WORK TO BE COMPLETED → Going through the lines below, tally those that include "Freedom", and give only the number.

Records excerpted from a collection →
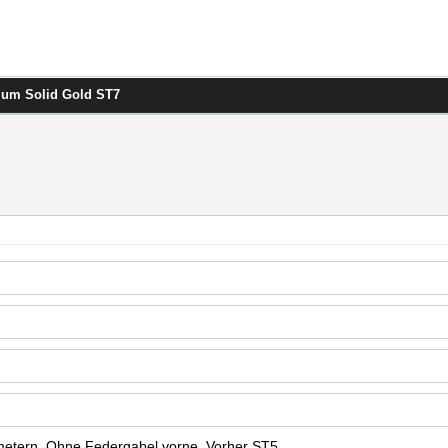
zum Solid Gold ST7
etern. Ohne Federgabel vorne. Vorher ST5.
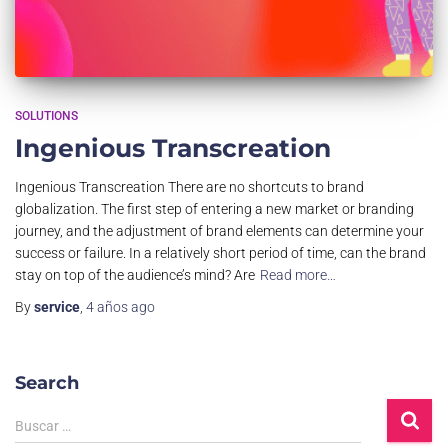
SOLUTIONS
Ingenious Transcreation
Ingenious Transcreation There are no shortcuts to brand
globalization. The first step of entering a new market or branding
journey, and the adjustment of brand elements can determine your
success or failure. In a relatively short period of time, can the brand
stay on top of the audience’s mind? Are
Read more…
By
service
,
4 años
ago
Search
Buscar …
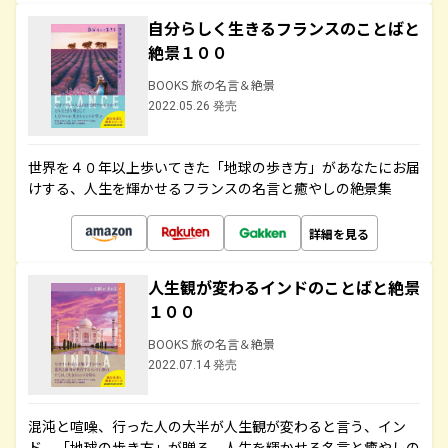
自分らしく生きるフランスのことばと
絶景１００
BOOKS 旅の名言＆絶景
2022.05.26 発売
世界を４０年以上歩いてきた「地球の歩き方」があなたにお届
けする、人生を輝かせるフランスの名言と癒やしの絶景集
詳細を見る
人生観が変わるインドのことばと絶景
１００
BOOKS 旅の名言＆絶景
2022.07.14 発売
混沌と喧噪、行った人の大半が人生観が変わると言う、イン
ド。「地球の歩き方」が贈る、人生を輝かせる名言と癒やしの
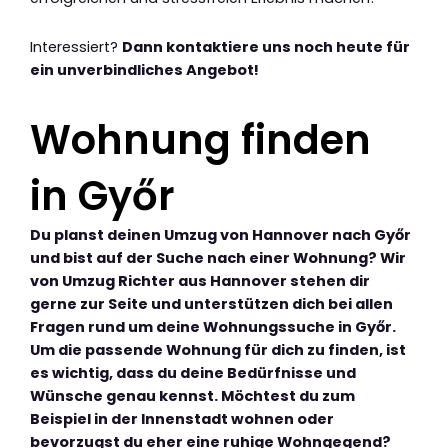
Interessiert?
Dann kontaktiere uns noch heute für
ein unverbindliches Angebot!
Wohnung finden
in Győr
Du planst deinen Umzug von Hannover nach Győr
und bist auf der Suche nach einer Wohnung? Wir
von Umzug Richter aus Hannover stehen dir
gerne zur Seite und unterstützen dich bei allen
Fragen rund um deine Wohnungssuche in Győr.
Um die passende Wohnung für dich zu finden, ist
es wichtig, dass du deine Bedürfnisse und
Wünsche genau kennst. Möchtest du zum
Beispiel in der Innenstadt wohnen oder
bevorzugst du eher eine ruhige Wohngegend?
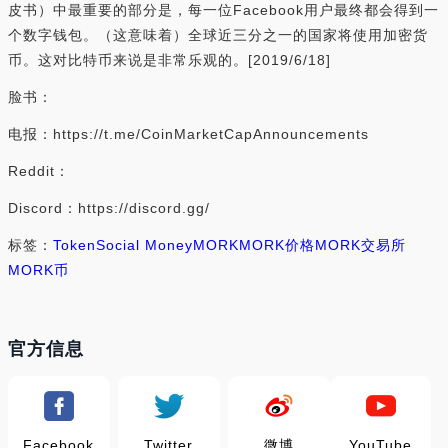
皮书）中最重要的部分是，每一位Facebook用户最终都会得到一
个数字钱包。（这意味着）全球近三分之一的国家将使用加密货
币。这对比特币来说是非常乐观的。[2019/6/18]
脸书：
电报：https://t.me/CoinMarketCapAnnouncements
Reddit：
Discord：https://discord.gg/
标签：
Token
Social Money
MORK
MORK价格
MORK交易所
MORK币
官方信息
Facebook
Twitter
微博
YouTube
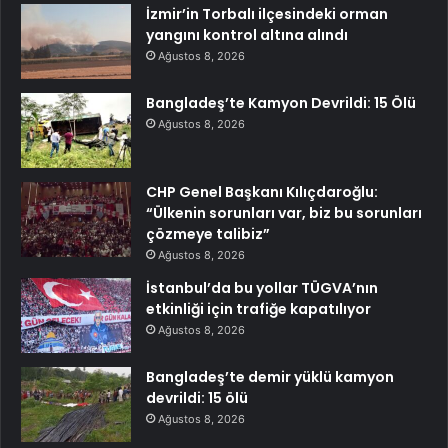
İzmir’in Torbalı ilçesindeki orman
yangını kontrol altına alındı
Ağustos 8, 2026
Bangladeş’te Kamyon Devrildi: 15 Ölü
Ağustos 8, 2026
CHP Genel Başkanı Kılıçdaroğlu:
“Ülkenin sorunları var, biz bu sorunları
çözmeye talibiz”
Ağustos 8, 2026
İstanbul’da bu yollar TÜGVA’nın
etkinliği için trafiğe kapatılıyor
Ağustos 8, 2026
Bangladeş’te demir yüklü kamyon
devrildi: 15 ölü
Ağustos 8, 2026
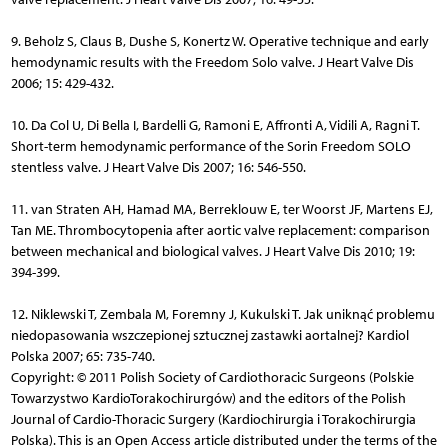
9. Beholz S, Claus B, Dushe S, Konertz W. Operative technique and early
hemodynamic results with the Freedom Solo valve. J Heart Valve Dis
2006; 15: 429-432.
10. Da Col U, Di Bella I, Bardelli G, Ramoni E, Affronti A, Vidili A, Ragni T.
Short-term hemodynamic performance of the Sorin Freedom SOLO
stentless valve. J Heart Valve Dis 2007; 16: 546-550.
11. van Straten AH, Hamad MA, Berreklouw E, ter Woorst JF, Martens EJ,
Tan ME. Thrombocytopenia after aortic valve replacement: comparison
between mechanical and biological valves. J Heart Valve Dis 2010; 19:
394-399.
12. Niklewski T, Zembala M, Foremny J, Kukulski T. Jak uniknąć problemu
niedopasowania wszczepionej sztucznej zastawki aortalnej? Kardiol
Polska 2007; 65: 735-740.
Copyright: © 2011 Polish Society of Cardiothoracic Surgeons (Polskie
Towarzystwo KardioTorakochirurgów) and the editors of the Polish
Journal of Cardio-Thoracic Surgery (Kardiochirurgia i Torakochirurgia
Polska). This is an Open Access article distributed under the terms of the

RESULT OF THE EXERCISE → 2